● **READING PASSAGE**
By P.K.Balachandran/Daily Express
Colombo, October 8: After severe hiccups on both sides of the political divide, the principal candidates in the Sri Lankan Presidential election (to be held on November 16 ) have now begun their campaigns in right earnest.
The hiccups were political in the case of the candidate of the ruling United National Party (UNP), Sajith Premadasa, and legal in the case of the candidate of the opposition Sri Lanka Podujana Permuna (SSLP) Gotabaya Rajapaksa.
Sajith, as Premadasa is popularly known, had to resort to pressure tactics to force party leader and Prime Minister Ranil Wickremesinghe to nominate him as the UNP’s candidate. As part of this, he had to project himself as the party candidate with posters, hoardings and mass rallies.
Gotabaya, as Rajapaksa is generally known, had been slow and tentative all this while because there were legal objections to his candidacy. The American official lists of persons who had renounced US citizenship did not have Gotabaya’s name. Further, his Lankan citizenship was the subject matter of litigation in the Court of Appeal. It was only last Friday, that the court ruled in his favor.
The petition, filed by two leading civil society activists, had charged that Gotabaya had, in 2005, unlawfully obtained a Dual Citizenship Certificate and subsequently a Sri Lankan passport and identity card. His brother, Mahinda Rajapaksa, who had just then become President of Sri Lanka, had signed on the Dual Citizen Certificate by-passing the concerned Minister and the Ministerial Secretary. The issuance of the certificate was thus unlawful, it was argued.
But the defense said that, at the time when the certificate was issued, there was no Cabinet of Ministers and no Ministerial Secretaries either. They had all resigned to enable the newly elected President Mahinda Rajapaksa to appoint people of his choice. During the week or ten days between the swearing in of the new President and the formation of his cabinet and appointment of Ministerial Secretaries, the President exercises all the powers of the executive. Called “plenary powers”, these existed in 2005. .

● **COLLECTED MATERIAL**
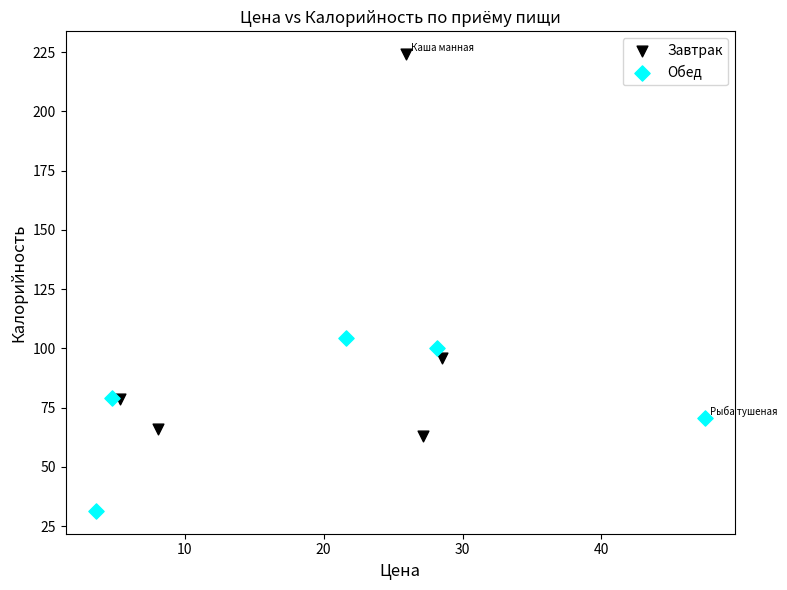

Which series contains the highest Y value?

Завтрак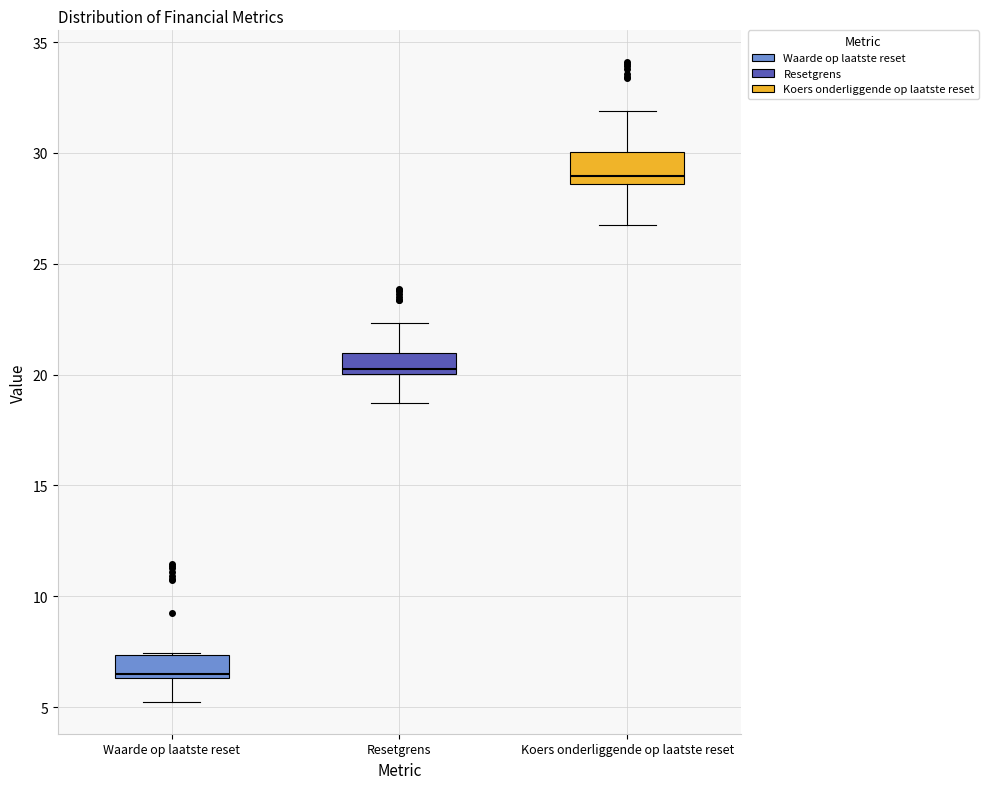

Which box has the lowest median line?

Waarde op laatste reset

● **TASKS TO PERFORM**
(1) In the election report, on what date is the Sri Lankan Presidential election to be held?
(2) Restate the stretch of the election report from "The petition, filed" through "it was argued.", switching "petition" to "complaint".

● **RESPONSES**
(1) November 16

(2)
The complaint, filed by two leading civil society activists, had charged that Gotabaya had, in 2005, unlawfully obtained a Dual Citizenship Certificate and subsequently a Sri Lankan passport and identity card. His brother, Mahinda Rajapaksa, who had just then become President of Sri Lanka, had signed on the Dual Citizen Certificate by-passing the concerned Minister and the Ministerial Secretary. The issuance of the certificate was thus unlawful, it was argued.